Written task: Every entry in the following listing must be restated word for word, though not its pictures.
━━━━━━━━━━━━━━━━━━━━
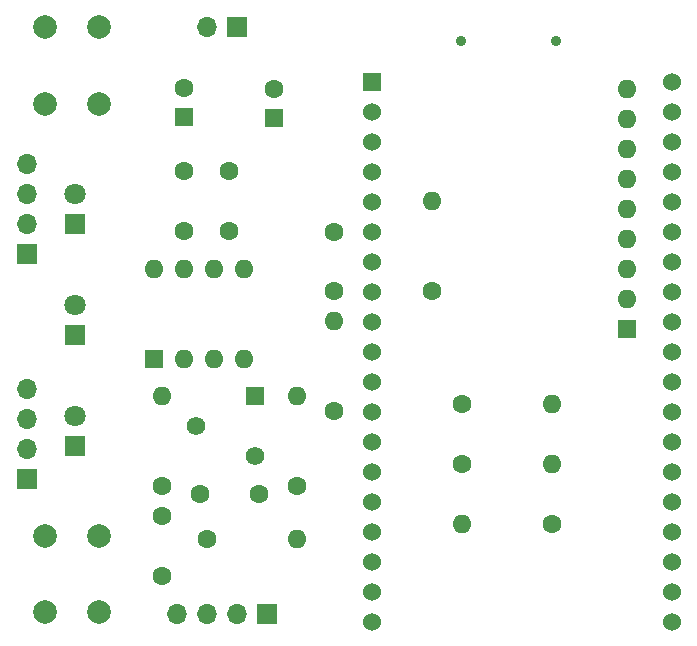
<source format=gbr>
%TF.GenerationSoftware,KiCad,Pcbnew,7.0.10*%
%TF.CreationDate,2024-01-20T13:47:53-06:00*%
%TF.ProjectId,CoCo-FujiNet-Rev00,436f436f-2d46-4756-9a69-4e65742d5265,Rev 00*%
%TF.SameCoordinates,Original*%
%TF.FileFunction,Soldermask,Bot*%
%TF.FilePolarity,Negative*%
%FSLAX46Y46*%
G04 Gerber Fmt 4.6, Leading zero omitted, Abs format (unit mm)*
G04 Created by KiCad (PCBNEW 7.0.10) date 2024-01-20 13:47:53*
%MOMM*%
%LPD*%
G01*
G04 APERTURE LIST*
%ADD10R,1.800000X1.800000*%
%ADD11C,1.800000*%
%ADD12C,2.000000*%
%ADD13R,1.700000X1.700000*%
%ADD14O,1.700000X1.700000*%
%ADD15C,1.600000*%
%ADD16O,1.600000X1.600000*%
%ADD17R,1.530000X1.530000*%
%ADD18C,1.530000*%
%ADD19R,1.600000X1.600000*%
%ADD20C,0.900000*%
%ADD21R,1.560000X1.560000*%
%ADD22C,1.560000*%
G04 APERTURE END LIST*
D10*
%TO.C,D1*%
X134874000Y-73025000D03*
D11*
X134874000Y-70485000D03*
%TD*%
D12*
%TO.C,SW1*%
X136906000Y-56388000D03*
X136906000Y-62888000D03*
X132406000Y-56388000D03*
X132406000Y-62888000D03*
%TD*%
D13*
%TO.C,J1*%
X130810000Y-75565000D03*
D14*
X130810000Y-73025000D03*
X130810000Y-70485000D03*
X130810000Y-67945000D03*
%TD*%
D13*
%TO.C,J2*%
X130810000Y-94615000D03*
D14*
X130810000Y-92075000D03*
X130810000Y-89535000D03*
X130810000Y-86995000D03*
%TD*%
D15*
%TO.C,R17*%
X153670000Y-95250000D03*
D16*
X153670000Y-87630000D03*
%TD*%
D13*
%TO.C,J4*%
X148590000Y-56388000D03*
D14*
X146050000Y-56388000D03*
%TD*%
D10*
%TO.C,D3*%
X134874000Y-91821000D03*
D11*
X134874000Y-89281000D03*
%TD*%
D15*
%TO.C,C6*%
X147955000Y-73580000D03*
X147955000Y-68580000D03*
%TD*%
D17*
%TO.C,U2*%
X160020000Y-60970000D03*
D18*
X160020000Y-63510000D03*
X160020000Y-66050000D03*
X160020000Y-68590000D03*
X160020000Y-71130000D03*
X160020000Y-73670000D03*
X160020000Y-76210000D03*
X160020000Y-78750000D03*
X160020000Y-81290000D03*
X160020000Y-83830000D03*
X160020000Y-86370000D03*
X160020000Y-88910000D03*
X160020000Y-91450000D03*
X160020000Y-93990000D03*
X160020000Y-96530000D03*
X160020000Y-99070000D03*
X160020000Y-101610000D03*
X160020000Y-104150000D03*
X160020000Y-106690000D03*
X185420000Y-106690000D03*
X185420000Y-104150000D03*
X185420000Y-101610000D03*
X185420000Y-99070000D03*
X185420000Y-96530000D03*
X185420000Y-93990000D03*
X185420000Y-91450000D03*
X185420000Y-88910000D03*
X185420000Y-86370000D03*
X185420000Y-83830000D03*
X185420000Y-81290000D03*
X185420000Y-78750000D03*
X185420000Y-76210000D03*
X185420000Y-73670000D03*
X185420000Y-71130000D03*
X185420000Y-68590000D03*
X185420000Y-66050000D03*
X185420000Y-63510000D03*
X185420000Y-60970000D03*
%TD*%
D15*
%TO.C,R9*%
X167640000Y-93345000D03*
D16*
X175260000Y-93345000D03*
%TD*%
D13*
%TO.C,J3*%
X151130000Y-106045000D03*
D14*
X148590000Y-106045000D03*
X146050000Y-106045000D03*
X143510000Y-106045000D03*
%TD*%
D15*
%TO.C,R7*%
X146050000Y-99695000D03*
D16*
X153670000Y-99695000D03*
%TD*%
D15*
%TO.C,R11*%
X167640000Y-88265000D03*
D16*
X175260000Y-88265000D03*
%TD*%
D19*
%TO.C,C7*%
X151765000Y-64095000D03*
D15*
X151765000Y-61595000D03*
%TD*%
D12*
%TO.C,SW2*%
X136906000Y-99418000D03*
X136906000Y-105918000D03*
X132406000Y-99418000D03*
X132406000Y-105918000D03*
%TD*%
D19*
%TO.C,RN1*%
X181610000Y-81915000D03*
D16*
X181610000Y-79375000D03*
X181610000Y-76835000D03*
X181610000Y-74295000D03*
X181610000Y-71755000D03*
X181610000Y-69215000D03*
X181610000Y-66675000D03*
X181610000Y-64135000D03*
X181610000Y-61595000D03*
%TD*%
D15*
%TO.C,R13*%
X165100000Y-78740000D03*
D16*
X165100000Y-71120000D03*
%TD*%
D15*
%TO.C,C4*%
X142240000Y-97790000D03*
X142240000Y-102790000D03*
%TD*%
D10*
%TO.C,D2*%
X134874000Y-82423000D03*
D11*
X134874000Y-79883000D03*
%TD*%
D19*
%TO.C,C2*%
X144145000Y-64007380D03*
D15*
X144145000Y-61507380D03*
%TD*%
%TO.C,C5*%
X144145000Y-68580000D03*
X144145000Y-73580000D03*
%TD*%
%TO.C,C8*%
X156845000Y-78740000D03*
X156845000Y-73740000D03*
%TD*%
D20*
%TO.C,P1*%
X175612600Y-57491800D03*
X167612600Y-57491800D03*
%TD*%
D21*
%TO.C,RV1*%
X150114000Y-87630000D03*
D22*
X145114000Y-90130000D03*
X150114000Y-92630000D03*
%TD*%
D15*
%TO.C,R12*%
X156845000Y-88900000D03*
D16*
X156845000Y-81280000D03*
%TD*%
D15*
%TO.C,R8*%
X142240000Y-95250000D03*
D16*
X142240000Y-87630000D03*
%TD*%
D15*
%TO.C,C3*%
X145455000Y-95885000D03*
X150455000Y-95885000D03*
%TD*%
D19*
%TO.C,U1*%
X141605000Y-84445000D03*
D16*
X144145000Y-84445000D03*
X146685000Y-84445000D03*
X149225000Y-84445000D03*
X149225000Y-76825000D03*
X146685000Y-76825000D03*
X144145000Y-76825000D03*
X141605000Y-76825000D03*
%TD*%
D15*
%TO.C,R10*%
X175260000Y-98425000D03*
D16*
X167640000Y-98425000D03*
%TD*%
M02*

</source>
━━━━━━━━━━━━━━━━━━━━
Output below:
<source format=gbr>
%TF.GenerationSoftware,KiCad,Pcbnew,7.0.10*%
%TF.CreationDate,2024-01-20T13:47:53-06:00*%
%TF.ProjectId,CoCo-FujiNet-Rev00,436f436f-2d46-4756-9a69-4e65742d5265,Rev 00*%
%TF.SameCoordinates,Original*%
%TF.FileFunction,Soldermask,Bot*%
%TF.FilePolarity,Negative*%
%FSLAX46Y46*%
G04 Gerber Fmt 4.6, Leading zero omitted, Abs format (unit mm)*
G04 Created by KiCad (PCBNEW 7.0.10) date 2024-01-20 13:47:53*
%MOMM*%
%LPD*%
G01*
G04 APERTURE LIST*
%ADD10R,1.800000X1.800000*%
%ADD11C,1.800000*%
%ADD12C,2.000000*%
%ADD13R,1.700000X1.700000*%
%ADD14O,1.700000X1.700000*%
%ADD15C,1.600000*%
%ADD16O,1.600000X1.600000*%
%ADD17R,1.530000X1.530000*%
%ADD18C,1.530000*%
%ADD19R,1.600000X1.600000*%
%ADD20C,0.900000*%
%ADD21R,1.560000X1.560000*%
%ADD22C,1.560000*%
G04 APERTURE END LIST*
D10*
%TO.C,D1*%
X134874000Y-73025000D03*
D11*
X134874000Y-70485000D03*
%TD*%
D12*
%TO.C,SW1*%
X136906000Y-56388000D03*
X136906000Y-62888000D03*
X132406000Y-56388000D03*
X132406000Y-62888000D03*
%TD*%
D13*
%TO.C,J1*%
X130810000Y-75565000D03*
D14*
X130810000Y-73025000D03*
X130810000Y-70485000D03*
X130810000Y-67945000D03*
%TD*%
D13*
%TO.C,J2*%
X130810000Y-94615000D03*
D14*
X130810000Y-92075000D03*
X130810000Y-89535000D03*
X130810000Y-86995000D03*
%TD*%
D15*
%TO.C,R17*%
X153670000Y-95250000D03*
D16*
X153670000Y-87630000D03*
%TD*%
D13*
%TO.C,J4*%
X148590000Y-56388000D03*
D14*
X146050000Y-56388000D03*
%TD*%
D10*
%TO.C,D3*%
X134874000Y-91821000D03*
D11*
X134874000Y-89281000D03*
%TD*%
D15*
%TO.C,C6*%
X147955000Y-73580000D03*
X147955000Y-68580000D03*
%TD*%
D17*
%TO.C,U2*%
X160020000Y-60970000D03*
D18*
X160020000Y-63510000D03*
X160020000Y-66050000D03*
X160020000Y-68590000D03*
X160020000Y-71130000D03*
X160020000Y-73670000D03*
X160020000Y-76210000D03*
X160020000Y-78750000D03*
X160020000Y-81290000D03*
X160020000Y-83830000D03*
X160020000Y-86370000D03*
X160020000Y-88910000D03*
X160020000Y-91450000D03*
X160020000Y-93990000D03*
X160020000Y-96530000D03*
X160020000Y-99070000D03*
X160020000Y-101610000D03*
X160020000Y-104150000D03*
X160020000Y-106690000D03*
X185420000Y-106690000D03*
X185420000Y-104150000D03*
X185420000Y-101610000D03*
X185420000Y-99070000D03*
X185420000Y-96530000D03*
X185420000Y-93990000D03*
X185420000Y-91450000D03*
X185420000Y-88910000D03*
X185420000Y-86370000D03*
X185420000Y-83830000D03*
X185420000Y-81290000D03*
X185420000Y-78750000D03*
X185420000Y-76210000D03*
X185420000Y-73670000D03*
X185420000Y-71130000D03*
X185420000Y-68590000D03*
X185420000Y-66050000D03*
X185420000Y-63510000D03*
X185420000Y-60970000D03*
%TD*%
D15*
%TO.C,R9*%
X167640000Y-93345000D03*
D16*
X175260000Y-93345000D03*
%TD*%
D13*
%TO.C,J3*%
X151130000Y-106045000D03*
D14*
X148590000Y-106045000D03*
X146050000Y-106045000D03*
X143510000Y-106045000D03*
%TD*%
D15*
%TO.C,R7*%
X146050000Y-99695000D03*
D16*
X153670000Y-99695000D03*
%TD*%
D15*
%TO.C,R11*%
X167640000Y-88265000D03*
D16*
X175260000Y-88265000D03*
%TD*%
D19*
%TO.C,C7*%
X151765000Y-64095000D03*
D15*
X151765000Y-61595000D03*
%TD*%
D12*
%TO.C,SW2*%
X136906000Y-99418000D03*
X136906000Y-105918000D03*
X132406000Y-99418000D03*
X132406000Y-105918000D03*
%TD*%
D19*
%TO.C,RN1*%
X181610000Y-81915000D03*
D16*
X181610000Y-79375000D03*
X181610000Y-76835000D03*
X181610000Y-74295000D03*
X181610000Y-71755000D03*
X181610000Y-69215000D03*
X181610000Y-66675000D03*
X181610000Y-64135000D03*
X181610000Y-61595000D03*
%TD*%
D15*
%TO.C,R13*%
X165100000Y-78740000D03*
D16*
X165100000Y-71120000D03*
%TD*%
D15*
%TO.C,C4*%
X142240000Y-97790000D03*
X142240000Y-102790000D03*
%TD*%
D10*
%TO.C,D2*%
X134874000Y-82423000D03*
D11*
X134874000Y-79883000D03*
%TD*%
D19*
%TO.C,C2*%
X144145000Y-64007380D03*
D15*
X144145000Y-61507380D03*
%TD*%
%TO.C,C5*%
X144145000Y-68580000D03*
X144145000Y-73580000D03*
%TD*%
%TO.C,C8*%
X156845000Y-78740000D03*
X156845000Y-73740000D03*
%TD*%
D20*
%TO.C,P1*%
X175612600Y-57491800D03*
X167612600Y-57491800D03*
%TD*%
D21*
%TO.C,RV1*%
X150114000Y-87630000D03*
D22*
X145114000Y-90130000D03*
X150114000Y-92630000D03*
%TD*%
D15*
%TO.C,R12*%
X156845000Y-88900000D03*
D16*
X156845000Y-81280000D03*
%TD*%
D15*
%TO.C,R8*%
X142240000Y-95250000D03*
D16*
X142240000Y-87630000D03*
%TD*%
D15*
%TO.C,C3*%
X145455000Y-95885000D03*
X150455000Y-95885000D03*
%TD*%
D19*
%TO.C,U1*%
X141605000Y-84445000D03*
D16*
X144145000Y-84445000D03*
X146685000Y-84445000D03*
X149225000Y-84445000D03*
X149225000Y-76825000D03*
X146685000Y-76825000D03*
X144145000Y-76825000D03*
X141605000Y-76825000D03*
%TD*%
D15*
%TO.C,R10*%
X175260000Y-98425000D03*
D16*
X167640000Y-98425000D03*
%TD*%
M02*

</source>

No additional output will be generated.